Sixth International Conference on Spoken Language Processing
(ICSLP 2000)

Beijing, China
October 16-20, 2000

Compound Splitting and Lexical Unit Recombination for Improved Performance of a Speech Recognition System for German Parliamentary Speeches

Martha Larson (1,2), Daniel Willett (2,3), Joachim Köhler (1), Gerhard Rigoll (2)
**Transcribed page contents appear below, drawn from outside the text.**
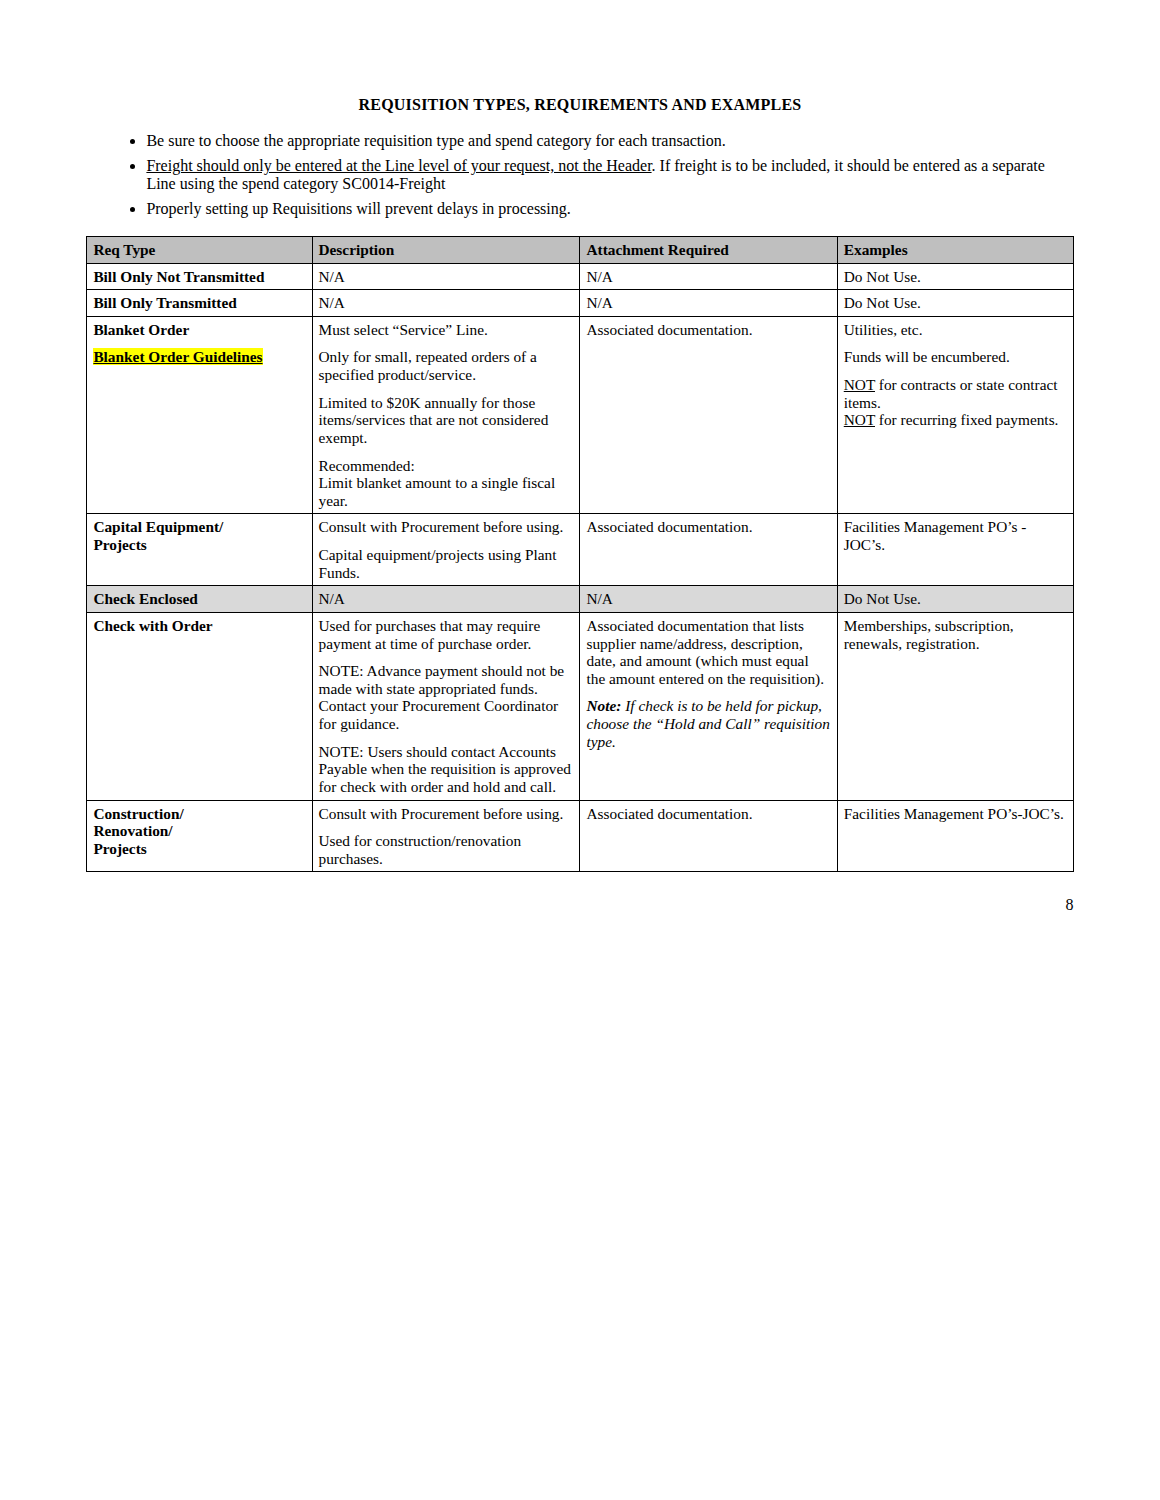REQUISITION TYPES, REQUIREMENTS AND EXAMPLES
Be sure to choose the appropriate requisition type and spend category for each transaction.
Freight should only be entered at the Line level of your request, not the Header. If freight is to be included, it should be entered as a separate Line using the spend category SC0014-Freight
Properly setting up Requisitions will prevent delays in processing.
| Req Type | Description | Attachment Required | Examples |
| --- | --- | --- | --- |
| Bill Only Not Transmitted | N/A | N/A | Do Not Use. |
| Bill Only Transmitted | N/A | N/A | Do Not Use. |
| Blanket Order Blanket Order Guidelines | Must select “Service” Line. Only for small, repeated orders of a specified product/service. Limited to $20K annually for those items/services that are not considered exempt. Recommended: Limit blanket amount to a single fiscal year. | Associated documentation. | Utilities, etc. Funds will be encumbered. NOT for contracts or state contract items. NOT for recurring fixed payments. |
| Capital Equipment/ Projects | Consult with Procurement before using. Capital equipment/projects using Plant Funds. | Associated documentation. | Facilities Management PO’s - JOC’s. |
| Check Enclosed | N/A | N/A | Do Not Use. |
| Check with Order | Used for purchases that may require payment at time of purchase order. NOTE: Advance payment should not be made with state appropriated funds. Contact your Procurement Coordinator for guidance. NOTE: Users should contact Accounts Payable when the requisition is approved for check with order and hold and call. | Associated documentation that lists supplier name/address, description, date, and amount (which must equal the amount entered on the requisition). Note: If check is to be held for pickup, choose the “Hold and Call” requisition type. | Memberships, subscription, renewals, registration. |
| Construction/ Renovation/ Projects | Consult with Procurement before using. Used for construction/renovation purchases. | Associated documentation. | Facilities Management PO’s-JOC’s. |
8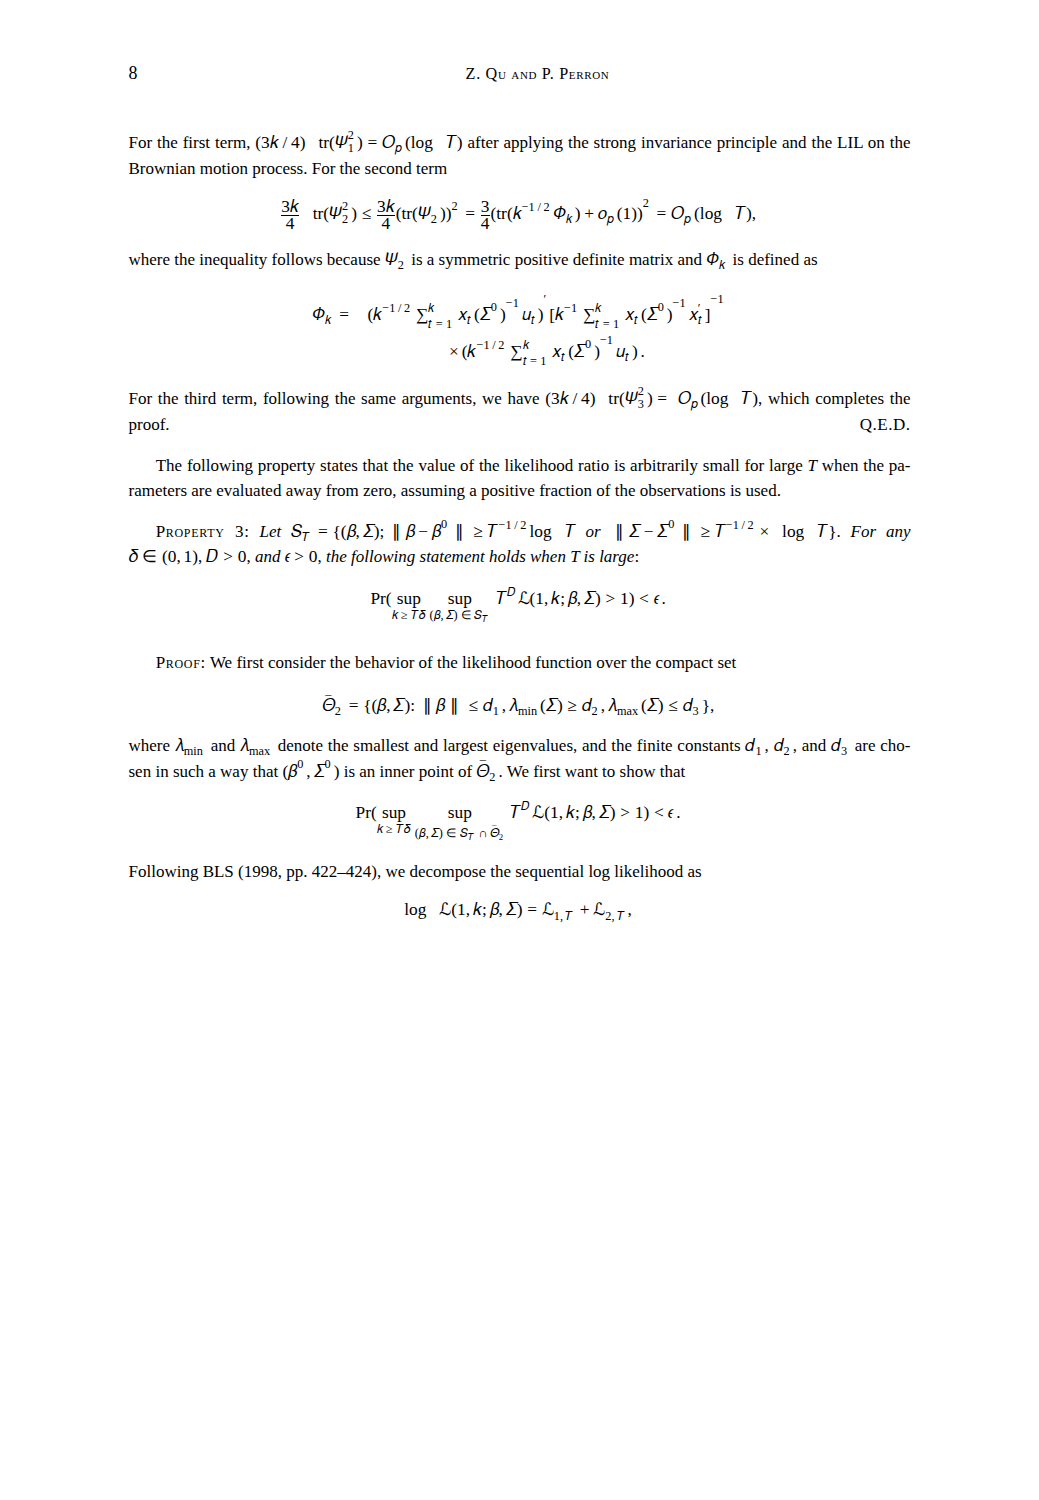8 Z. Qu and P. Perron
For the first term, (3k/4) tr(𝛹12)=Op(log T) after applying the strong invariance principle and the LIL on the Brownian motion process. For the second term
3k4  tr(𝛹22) ≤ 3k4 (tr(𝛹2))2 = 34 (tr(k−1/2𝛷k)+op(1))2 = Op(log T),
where the inequality follows because 𝛹2 is a symmetric positive definite matrix and 𝛷k is defined as
𝛷k= ( k−1/2 ∑t=1k xt (𝛴0)−1 ut ) ′ [ k−1 ∑t=1k xt (𝛴0)−1 xt′ ] −1 × ( k−1/2 ∑t=1k xt (𝛴0)−1 ut ) .
For the third term, following the same arguments, we have (3k/4) tr(𝛹32)= Op(log T), which completes the proof. Q.E.D.
The following property states that the value of the likelihood ratio is arbitrarily small for large T when the parameters are evaluated away from zero, assuming a positive fraction of the observations is used.
Property 3: Let ST={(𝛽,𝛴);∥𝛽−𝛽0∥≥T−1/2log T or ∥𝛴−𝛴0∥≥T−1/2× log T}. For any 𝛿∈(0,1), D>0, and ϵ>0, the following statement holds when T is large:
Pr ( supk≥T𝛿 sup(𝛽,𝛴)∈ST TD ℒ(1,k;𝛽,𝛴) >1 ) <ϵ.
Proof: We first consider the behavior of the likelihood function over the compact set
𝛩¯2 = {(𝛽,𝛴): ∥𝛽∥≤d1, 𝜆min(𝛴)≥d2, 𝜆max(𝛴)≤d3 },
where 𝜆min and 𝜆max denote the smallest and largest eigenvalues, and the finite constants d1, d2, and d3 are chosen in such a way that (𝛽0,𝛴0) is an inner point of 𝛩¯2. We first want to show that
Pr ( supk≥T𝛿 sup(𝛽,𝛴)∈ST∩𝛩¯2 TD ℒ(1,k;𝛽,𝛴) >1 ) <ϵ.
Following BLS (1998, pp. 422–424), we decompose the sequential log likelihood as
log ℒ(1,k;𝛽,𝛴) = ℒ1,T + ℒ2,T,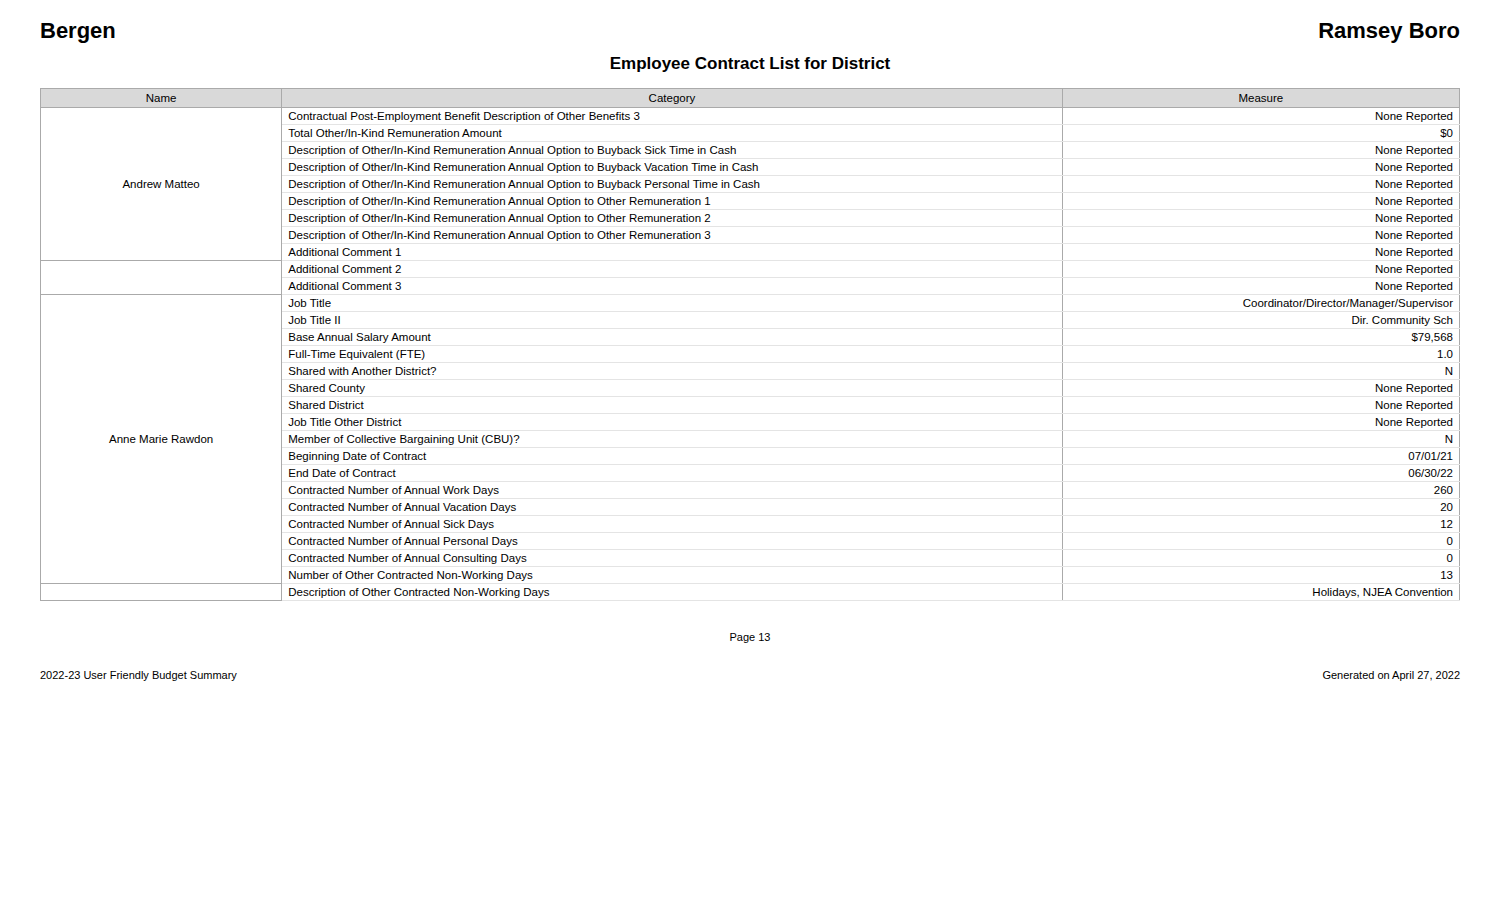Bergen
Ramsey Boro
Employee Contract List for District
| Name | Category | Measure |
| --- | --- | --- |
| Andrew Matteo | Contractual Post-Employment Benefit Description of Other Benefits 3 | None Reported |
| Total Other/In-Kind Remuneration Amount | $0 |
| Description of Other/In-Kind Remuneration Annual Option to Buyback Sick Time in Cash | None Reported |
| Description of Other/In-Kind Remuneration Annual Option to Buyback Vacation Time in Cash | None Reported |
| Description of Other/In-Kind Remuneration Annual Option to Buyback Personal Time in Cash | None Reported |
| Description of Other/In-Kind Remuneration Annual Option to Other Remuneration 1 | None Reported |
| Description of Other/In-Kind Remuneration Annual Option to Other Remuneration 2 | None Reported |
| Description of Other/In-Kind Remuneration Annual Option to Other Remuneration 3 | None Reported |
| Additional Comment 1 | None Reported |
| | Additional Comment 2 | None Reported |
| Additional Comment 3 | None Reported |
| Anne Marie Rawdon | Job Title | Coordinator/Director/Manager/Supervisor |
| Job Title II | Dir. Community Sch |
| Base Annual Salary Amount | $79,568 |
| Full-Time Equivalent (FTE) | 1.0 |
| Shared with Another District? | N |
| Shared County | None Reported |
| Shared District | None Reported |
| Job Title Other District | None Reported |
| Member of Collective Bargaining Unit (CBU)? | N |
| Beginning Date of Contract | 07/01/21 |
| End Date of Contract | 06/30/22 |
| Contracted Number of Annual Work Days | 260 |
| Contracted Number of Annual Vacation Days | 20 |
| Contracted Number of Annual Sick Days | 12 |
| Contracted Number of Annual Personal Days | 0 |
| Contracted Number of Annual Consulting Days | 0 |
| Number of Other Contracted Non-Working Days | 13 |
| | Description of Other Contracted Non-Working Days | Holidays, NJEA Convention |
Page 13
2022-23 User Friendly Budget Summary
Generated on April 27, 2022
(1) IMK: Institute for Media Communication, GMD German National Research Institute for Information Technology, Sankt Augustin, Germany
(2) Department of Computer Science, Faculty of Electrical Engineering, Duisburg University, Duisburg, Germany
(3) now with: NTT Communication Science Lab, Kyoto, Japan

This paper proposes a novel combined compound splitting and phrase recombination method that optimizes the composition of the speech recognition lexicon for a given domain. Data-driven compound word splitting is followed by iterative recombination of high frequency combinations. Language model perplexity and size are the criteria used to identify a balance between compound decomposition, which reduces OOV, and lexical unit recombination, which packs additional context into a fixed-size vocabulary. The method provides a basis for lexicon design for a LVCSR system on the domain of German parliamentary speeches that is to be used as the foundation of a spoken document information retrieval system. The approach achieves a 35% reduction in OOV without a prohibitively large sacrifice in recognition performance.